- You have two biases to remove here -- the selection of the initial parameters set and the selection of train/test data.
So, I don't think it is good to compare algorithms based on the same initial parameters set; I would just run the evaluation over few different initial sets for each of the algorithms to get more general approximation.
The next step is something that you are probably doing already, so using some kind of cross-validation.
- t-test is a way to go (I assume that you are getting this RMS as a mean from cross validation [and evaluation over few different starting parameters set, supposing you decided to use my first suggestion], so you can also calculate the standard deviation); more fancy method is to use Mann-Whitney-Wilcoxon test.
Wikipedia article about cross validation is quite nice and have some references worth reading.
UPDATE AFTER UPDATE: I still think that making paired test (Dikran's way) looks suspicious.
One of the linked posts above alludes to using a likelihood ratio test, although your models have to be nested in one another for this to work (i.e. all the parameters in one of the models must be present in the model you are testing it against).
RMSE is clearly a measure of how well the model fits the data. However, so is likelihood ratio. The likelihood for a given person, say Mrs. Chen, is the probability that a person with all her parameters had the outcome she had. The joint likelihood of the dataset is Mrs. Chen's likelihood * Mrs. Gundersen's likelihood * Mrs. Johnson's likelihood * ... etc.
Adding a covariate, or any number of covariates, can't really make the likelihood ratio worse, I don't think. But it can improve the likelihood ratio by a non-significant amount. Models that fit better will have a higher likelihood. You can formally test whether model A fits model B better. You should have some sort of LR test function available in whatever software you use, but basically, the LR test statistic is -2 * the difference of the logs of the likelihoods, and it's distributed chi-square with df = the difference in the number of parameters.
Also, comparing the AIC or BIC of the two models and finding the lowest one is also acceptable. AIC and BIC are basically the log likelihoods penalized for number of parameters.
I'm not sure about using a t-test for the RMSEs, and I would actually lean against it unless you can find some theoretical work that's been done in the area. Basically, do you know how the values of RMSE are asymptotically distributed? I'm not sure. Some further discussion here:
http://www.stata.com/statalist/archive/2012-11/index.html#01017
Best Answer
As I don't have enough reputation to comment, I'd put it here as an 'answer'.
But first of all, I am not very sure what you're looking for. I'd try my best to guess what you mean and please correct me if I'm wrong.

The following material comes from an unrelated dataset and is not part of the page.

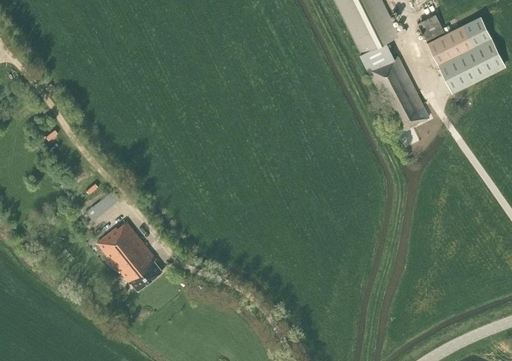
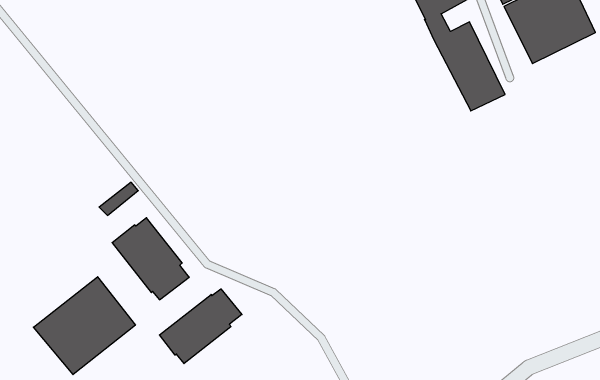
building: none -> [33,277,135,375]
building: none -> [159,289,242,364]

You have two difference statistical models, and the two models were based on two difference data-sets. You want to compare them for statistical significance.
Short answer: no, you can't.
Long answer: Basically when you compare two models, you want to know which one have a greater explanatory / predictive power with reference to the same data-set. Although you can compare the AICs (asymptotically equal to cross-validation errors) or even the R^2 (for linear regressions) but it is almost impossible to interpret the comparison. IN addition, to my knowledge, most common statistical tests for model fitness are designed for nested models only, i.e. your model A is a subset of model B.